◆ Consigne A ◆
Traduisez en anglais la phrase suivante, tirée de l'article sur l'étude Pirls : « La France est très loin derrière le peloton de tête emmené par la Russie, Singapour et Hong-Kong. »

Etude Pirls: Comment faire en sorte que les enfants comprennent mieux ce qu'ils lisent?
EDUCATION•Selon l'étude Pirls dévoilée ce mardi, les écoliers français scolarisés en CM1 se classent en 34e position sur 50 en compréhension de la lecture...Delphine Bancaud
L'essentiel
- Les élèves ont du mal à repérer les informations les plus importantes d’un texte et à les relier pour en comprendre le sens.
- Il paraît urgent d’améliorer la formation des enseignants dans l’enseignement de la lecture.
- Certaines pratiques pédagogiques en classe ont prouvé leur efficacité pour aider les élèves à mieux comprendre ce qu’ils lisent. Elles seront développées.
«Des résultats préoccupants ». C’est ainsi que le ministre de l’Education, Jean-Michel Blanquer, a qualifié ce mardi les scores obtenus par les élèves français en lecture après la publication de l’étude Pirls (Progress in International Reading Literacy Study), réalisée en 2016 dans 50 pays. Celle-ci classe les écoliers français, scolarisés en CM1, 34e sur 50 en compréhension en lecture, avec 511 points. La France est très loin derrière le peloton de tête emmené par la Russie, Singapour et Hong-Kong. L’étude Pisa en 2016, avait elle aussi souligné que 19 % des élèves de 15 ans étaient en grande difficulté de compréhension de l’écrit.
Un problème que décrypte Sylvie Cèbe, maître de conférences en sciences de l’éducation à l’université Blaise-Pascal de Clermont-Ferrand : « Les élèves français n’ont pas de problème en ce qui concerne la compréhension littérale, c’est-à-dire les éléments qui sont désignés explicitement dans un texte, comme par exemple :"la petite fille porte une robe rouge" », explique-t-elle. La où le bat blesse, c’est en matière de compréhension référentielle, selon la chercheuse : « C’est-à-dire lorsqu’il faut déduire des informations, comprendre l’implicite ou réunir des éléments éparpillés dans un texte pour en saisir le sens global. Par exemple dans la phrase : "il regarde par la fenêtre et prend son parapluie", l’élève doit en déduire qu’il pleut. Et beaucoup d’écoliers français n’y arrivent pas », constate-t-elle.

◆ Enregistrements fournis ◆
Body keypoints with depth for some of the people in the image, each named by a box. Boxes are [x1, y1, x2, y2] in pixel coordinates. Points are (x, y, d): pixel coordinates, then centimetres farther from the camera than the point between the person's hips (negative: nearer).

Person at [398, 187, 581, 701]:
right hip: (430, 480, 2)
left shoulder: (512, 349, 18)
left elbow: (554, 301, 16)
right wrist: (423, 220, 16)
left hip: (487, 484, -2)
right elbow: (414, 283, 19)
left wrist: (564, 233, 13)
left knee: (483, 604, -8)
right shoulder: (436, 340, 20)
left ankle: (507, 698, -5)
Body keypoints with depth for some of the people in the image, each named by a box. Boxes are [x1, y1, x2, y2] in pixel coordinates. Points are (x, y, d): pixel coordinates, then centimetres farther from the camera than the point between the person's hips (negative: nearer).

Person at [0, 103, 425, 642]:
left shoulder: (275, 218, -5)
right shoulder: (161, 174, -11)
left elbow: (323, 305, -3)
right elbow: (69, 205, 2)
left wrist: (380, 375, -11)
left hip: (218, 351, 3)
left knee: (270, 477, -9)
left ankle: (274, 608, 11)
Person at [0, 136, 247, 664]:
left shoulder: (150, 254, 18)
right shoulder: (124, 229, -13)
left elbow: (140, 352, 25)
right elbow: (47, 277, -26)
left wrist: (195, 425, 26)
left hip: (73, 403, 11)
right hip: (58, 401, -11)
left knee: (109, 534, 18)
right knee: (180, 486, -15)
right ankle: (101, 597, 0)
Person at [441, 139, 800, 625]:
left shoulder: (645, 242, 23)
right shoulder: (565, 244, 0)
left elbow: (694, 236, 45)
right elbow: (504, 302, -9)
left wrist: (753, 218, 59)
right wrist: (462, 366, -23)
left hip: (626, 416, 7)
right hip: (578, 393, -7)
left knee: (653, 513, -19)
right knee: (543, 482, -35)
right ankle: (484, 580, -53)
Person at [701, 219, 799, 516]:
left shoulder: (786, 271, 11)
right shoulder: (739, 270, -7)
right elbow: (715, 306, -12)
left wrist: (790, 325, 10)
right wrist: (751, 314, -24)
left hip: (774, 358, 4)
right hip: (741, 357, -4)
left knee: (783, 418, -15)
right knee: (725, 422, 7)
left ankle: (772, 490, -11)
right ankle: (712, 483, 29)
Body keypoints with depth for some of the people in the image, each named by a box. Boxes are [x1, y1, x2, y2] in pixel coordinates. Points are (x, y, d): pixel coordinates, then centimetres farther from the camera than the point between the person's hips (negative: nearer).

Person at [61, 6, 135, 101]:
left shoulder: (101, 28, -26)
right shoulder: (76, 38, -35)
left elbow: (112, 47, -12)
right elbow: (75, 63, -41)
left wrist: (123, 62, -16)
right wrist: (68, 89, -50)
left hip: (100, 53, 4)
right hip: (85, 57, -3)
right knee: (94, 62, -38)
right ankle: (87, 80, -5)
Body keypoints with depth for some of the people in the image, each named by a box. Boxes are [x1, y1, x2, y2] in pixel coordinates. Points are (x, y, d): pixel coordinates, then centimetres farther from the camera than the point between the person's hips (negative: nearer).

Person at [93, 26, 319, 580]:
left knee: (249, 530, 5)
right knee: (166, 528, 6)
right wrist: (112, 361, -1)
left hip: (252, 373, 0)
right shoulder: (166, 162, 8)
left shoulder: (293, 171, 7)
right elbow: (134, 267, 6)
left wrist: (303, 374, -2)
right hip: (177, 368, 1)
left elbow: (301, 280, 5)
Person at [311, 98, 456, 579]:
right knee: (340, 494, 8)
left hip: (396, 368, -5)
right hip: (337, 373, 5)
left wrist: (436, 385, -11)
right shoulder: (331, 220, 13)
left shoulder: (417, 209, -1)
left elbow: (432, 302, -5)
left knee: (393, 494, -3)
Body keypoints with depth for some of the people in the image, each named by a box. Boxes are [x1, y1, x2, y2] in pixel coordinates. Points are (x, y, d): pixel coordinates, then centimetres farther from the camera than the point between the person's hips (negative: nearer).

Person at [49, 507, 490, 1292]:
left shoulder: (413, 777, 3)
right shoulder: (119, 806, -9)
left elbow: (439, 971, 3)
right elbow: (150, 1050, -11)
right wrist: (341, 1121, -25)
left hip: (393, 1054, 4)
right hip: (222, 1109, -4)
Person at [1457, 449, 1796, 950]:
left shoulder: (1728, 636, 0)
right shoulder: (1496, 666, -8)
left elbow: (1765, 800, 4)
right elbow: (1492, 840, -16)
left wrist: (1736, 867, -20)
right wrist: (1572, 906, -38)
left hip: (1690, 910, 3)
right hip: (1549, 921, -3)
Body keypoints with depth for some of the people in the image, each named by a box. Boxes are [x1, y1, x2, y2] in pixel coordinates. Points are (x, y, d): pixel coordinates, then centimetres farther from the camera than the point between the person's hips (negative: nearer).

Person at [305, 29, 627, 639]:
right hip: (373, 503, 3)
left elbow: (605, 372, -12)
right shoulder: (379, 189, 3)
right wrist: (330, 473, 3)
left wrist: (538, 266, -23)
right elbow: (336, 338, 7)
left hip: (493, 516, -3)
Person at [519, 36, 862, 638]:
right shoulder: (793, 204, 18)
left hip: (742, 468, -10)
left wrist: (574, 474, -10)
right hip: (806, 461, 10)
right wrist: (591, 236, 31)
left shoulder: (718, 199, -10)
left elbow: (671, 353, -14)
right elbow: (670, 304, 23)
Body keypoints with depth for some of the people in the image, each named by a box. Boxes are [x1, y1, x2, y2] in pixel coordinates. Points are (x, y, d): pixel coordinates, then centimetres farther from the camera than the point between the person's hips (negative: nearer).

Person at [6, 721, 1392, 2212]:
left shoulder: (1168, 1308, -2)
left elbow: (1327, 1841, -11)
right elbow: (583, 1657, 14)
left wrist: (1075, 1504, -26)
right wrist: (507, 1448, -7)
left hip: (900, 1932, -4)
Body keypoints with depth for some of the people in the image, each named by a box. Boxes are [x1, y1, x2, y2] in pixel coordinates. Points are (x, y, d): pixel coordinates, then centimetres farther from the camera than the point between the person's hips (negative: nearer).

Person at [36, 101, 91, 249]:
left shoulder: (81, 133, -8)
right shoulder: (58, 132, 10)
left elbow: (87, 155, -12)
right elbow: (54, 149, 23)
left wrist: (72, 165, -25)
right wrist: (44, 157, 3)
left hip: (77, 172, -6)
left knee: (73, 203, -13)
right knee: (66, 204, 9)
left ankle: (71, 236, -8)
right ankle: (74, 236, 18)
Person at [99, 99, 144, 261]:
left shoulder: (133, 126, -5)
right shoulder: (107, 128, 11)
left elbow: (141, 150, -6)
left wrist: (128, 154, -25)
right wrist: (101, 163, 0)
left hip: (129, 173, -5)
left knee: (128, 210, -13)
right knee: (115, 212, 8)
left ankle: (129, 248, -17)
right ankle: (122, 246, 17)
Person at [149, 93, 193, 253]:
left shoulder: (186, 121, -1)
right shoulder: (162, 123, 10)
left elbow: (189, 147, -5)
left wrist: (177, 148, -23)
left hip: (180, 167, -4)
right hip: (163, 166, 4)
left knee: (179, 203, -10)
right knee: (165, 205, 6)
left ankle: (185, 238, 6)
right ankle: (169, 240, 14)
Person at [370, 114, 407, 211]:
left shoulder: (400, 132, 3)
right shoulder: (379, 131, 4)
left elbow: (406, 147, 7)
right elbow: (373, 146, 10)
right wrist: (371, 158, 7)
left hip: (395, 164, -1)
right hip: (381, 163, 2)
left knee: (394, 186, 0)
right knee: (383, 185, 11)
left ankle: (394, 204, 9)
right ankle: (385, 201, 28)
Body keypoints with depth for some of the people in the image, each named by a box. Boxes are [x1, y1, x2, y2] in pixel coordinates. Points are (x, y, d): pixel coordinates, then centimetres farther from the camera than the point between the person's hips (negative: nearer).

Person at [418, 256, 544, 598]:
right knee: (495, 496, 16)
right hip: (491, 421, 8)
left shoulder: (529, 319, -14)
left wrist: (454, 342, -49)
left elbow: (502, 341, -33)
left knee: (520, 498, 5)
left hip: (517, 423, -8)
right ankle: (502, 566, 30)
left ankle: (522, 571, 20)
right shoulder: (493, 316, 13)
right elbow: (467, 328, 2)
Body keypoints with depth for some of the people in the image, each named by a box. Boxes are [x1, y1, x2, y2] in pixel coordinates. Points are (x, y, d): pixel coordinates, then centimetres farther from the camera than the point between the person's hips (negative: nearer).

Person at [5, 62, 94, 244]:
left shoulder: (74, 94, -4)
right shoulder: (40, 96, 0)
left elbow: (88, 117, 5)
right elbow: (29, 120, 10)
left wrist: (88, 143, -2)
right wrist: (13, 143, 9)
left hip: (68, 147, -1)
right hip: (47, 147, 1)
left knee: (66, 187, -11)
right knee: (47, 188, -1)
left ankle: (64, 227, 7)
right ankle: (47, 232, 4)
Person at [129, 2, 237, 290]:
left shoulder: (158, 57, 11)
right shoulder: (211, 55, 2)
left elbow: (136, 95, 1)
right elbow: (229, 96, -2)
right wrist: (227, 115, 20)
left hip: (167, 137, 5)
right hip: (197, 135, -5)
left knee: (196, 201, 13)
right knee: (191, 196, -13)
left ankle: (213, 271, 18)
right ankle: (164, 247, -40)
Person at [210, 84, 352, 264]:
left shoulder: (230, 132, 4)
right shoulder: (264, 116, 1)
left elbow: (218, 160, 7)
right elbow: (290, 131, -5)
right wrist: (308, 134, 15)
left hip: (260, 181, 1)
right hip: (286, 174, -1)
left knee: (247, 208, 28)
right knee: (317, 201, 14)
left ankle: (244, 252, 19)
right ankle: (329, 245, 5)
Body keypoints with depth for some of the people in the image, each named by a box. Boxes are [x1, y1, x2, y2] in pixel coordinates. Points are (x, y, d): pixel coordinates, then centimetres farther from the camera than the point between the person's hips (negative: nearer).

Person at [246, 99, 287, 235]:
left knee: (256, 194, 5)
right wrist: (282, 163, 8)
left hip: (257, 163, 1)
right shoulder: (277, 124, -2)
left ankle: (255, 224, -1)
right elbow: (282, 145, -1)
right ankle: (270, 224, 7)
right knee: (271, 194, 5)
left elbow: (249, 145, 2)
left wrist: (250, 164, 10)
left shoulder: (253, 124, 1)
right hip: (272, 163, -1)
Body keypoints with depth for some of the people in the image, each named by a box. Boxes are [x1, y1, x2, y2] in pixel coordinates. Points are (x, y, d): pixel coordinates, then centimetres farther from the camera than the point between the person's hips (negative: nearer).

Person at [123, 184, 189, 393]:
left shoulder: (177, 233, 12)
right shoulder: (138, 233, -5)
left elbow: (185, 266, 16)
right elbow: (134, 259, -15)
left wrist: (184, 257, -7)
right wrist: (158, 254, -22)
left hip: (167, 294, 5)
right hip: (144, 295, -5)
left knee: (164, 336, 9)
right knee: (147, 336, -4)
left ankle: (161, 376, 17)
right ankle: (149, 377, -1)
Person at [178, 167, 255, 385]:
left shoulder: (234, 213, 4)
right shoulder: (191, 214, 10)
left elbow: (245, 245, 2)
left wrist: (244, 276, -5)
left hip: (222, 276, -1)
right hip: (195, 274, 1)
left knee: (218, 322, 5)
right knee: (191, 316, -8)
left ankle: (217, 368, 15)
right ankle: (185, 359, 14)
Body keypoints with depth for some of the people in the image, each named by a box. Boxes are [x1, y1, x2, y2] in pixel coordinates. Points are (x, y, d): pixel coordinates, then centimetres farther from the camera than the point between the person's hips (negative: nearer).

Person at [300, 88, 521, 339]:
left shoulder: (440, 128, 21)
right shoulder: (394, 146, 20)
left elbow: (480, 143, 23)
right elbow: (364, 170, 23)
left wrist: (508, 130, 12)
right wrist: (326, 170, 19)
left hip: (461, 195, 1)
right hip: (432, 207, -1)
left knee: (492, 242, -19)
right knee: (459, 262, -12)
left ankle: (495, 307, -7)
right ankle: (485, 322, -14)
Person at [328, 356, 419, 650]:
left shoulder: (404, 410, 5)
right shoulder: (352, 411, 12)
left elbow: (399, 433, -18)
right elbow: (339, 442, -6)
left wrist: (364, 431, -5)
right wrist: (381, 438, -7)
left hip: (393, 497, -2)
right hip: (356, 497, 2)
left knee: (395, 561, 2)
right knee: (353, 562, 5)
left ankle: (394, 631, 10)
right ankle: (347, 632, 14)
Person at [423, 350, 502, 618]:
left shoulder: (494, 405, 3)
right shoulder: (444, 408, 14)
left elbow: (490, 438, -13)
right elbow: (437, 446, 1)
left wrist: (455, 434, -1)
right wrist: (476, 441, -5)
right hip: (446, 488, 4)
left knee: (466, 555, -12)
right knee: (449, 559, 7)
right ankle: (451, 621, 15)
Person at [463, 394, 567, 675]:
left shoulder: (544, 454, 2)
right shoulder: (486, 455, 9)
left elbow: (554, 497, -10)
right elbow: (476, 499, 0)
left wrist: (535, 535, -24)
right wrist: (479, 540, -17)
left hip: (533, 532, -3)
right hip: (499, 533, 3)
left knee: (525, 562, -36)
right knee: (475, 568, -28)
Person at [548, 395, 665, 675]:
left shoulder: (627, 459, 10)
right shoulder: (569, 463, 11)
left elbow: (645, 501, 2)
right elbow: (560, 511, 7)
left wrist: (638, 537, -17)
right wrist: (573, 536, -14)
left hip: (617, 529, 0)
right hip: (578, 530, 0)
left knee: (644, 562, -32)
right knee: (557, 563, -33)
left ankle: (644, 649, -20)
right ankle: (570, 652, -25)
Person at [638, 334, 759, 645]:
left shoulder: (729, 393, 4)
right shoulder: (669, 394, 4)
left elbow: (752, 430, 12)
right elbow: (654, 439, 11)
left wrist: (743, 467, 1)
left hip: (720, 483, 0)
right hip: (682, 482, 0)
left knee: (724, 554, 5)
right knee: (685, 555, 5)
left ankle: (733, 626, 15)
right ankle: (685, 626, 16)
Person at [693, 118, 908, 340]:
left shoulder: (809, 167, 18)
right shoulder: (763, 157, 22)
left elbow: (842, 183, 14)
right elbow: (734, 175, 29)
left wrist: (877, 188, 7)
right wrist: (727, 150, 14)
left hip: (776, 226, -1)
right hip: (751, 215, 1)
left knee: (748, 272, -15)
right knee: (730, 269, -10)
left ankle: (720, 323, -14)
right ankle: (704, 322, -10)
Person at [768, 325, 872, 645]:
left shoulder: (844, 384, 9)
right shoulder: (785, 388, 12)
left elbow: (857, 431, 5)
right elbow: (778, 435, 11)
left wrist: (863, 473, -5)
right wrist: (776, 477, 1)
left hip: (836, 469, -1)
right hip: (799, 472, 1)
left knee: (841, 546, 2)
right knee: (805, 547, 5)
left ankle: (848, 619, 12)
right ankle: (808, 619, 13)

◆ Consigne B ◆
Mettez sous forme de liste numérotée les lignes des enregistrements, du début des enregistrements jusqu'à la ligne contenant « left ankle: (507, 698, -5) », ces deux bornes comprises. Omettez les lignes vides.

◆ Zone de réponse A ◆
France is far behind the leading group headed by Russia, Singapore and Hong Kong.

◆ Zone de réponse B ◆
1. Body keypoints with depth for some of the people in the image, each named by a box. Boxes are [x1, y1, x2, y2] in pixel coordinates. Points are (x, y, d): pixel coordinates, then centimetres farther from the camera than the point between the person's hips (negative: nearer).
2. Person at [398, 187, 581, 701]:
3. right hip: (430, 480, 2)
4. left shoulder: (512, 349, 18)
5. left elbow: (554, 301, 16)
6. right wrist: (423, 220, 16)
7. left hip: (487, 484, -2)
8. right elbow: (414, 283, 19)
9. left wrist: (564, 233, 13)
10. left knee: (483, 604, -8)
11. right shoulder: (436, 340, 20)
12. left ankle: (507, 698, -5)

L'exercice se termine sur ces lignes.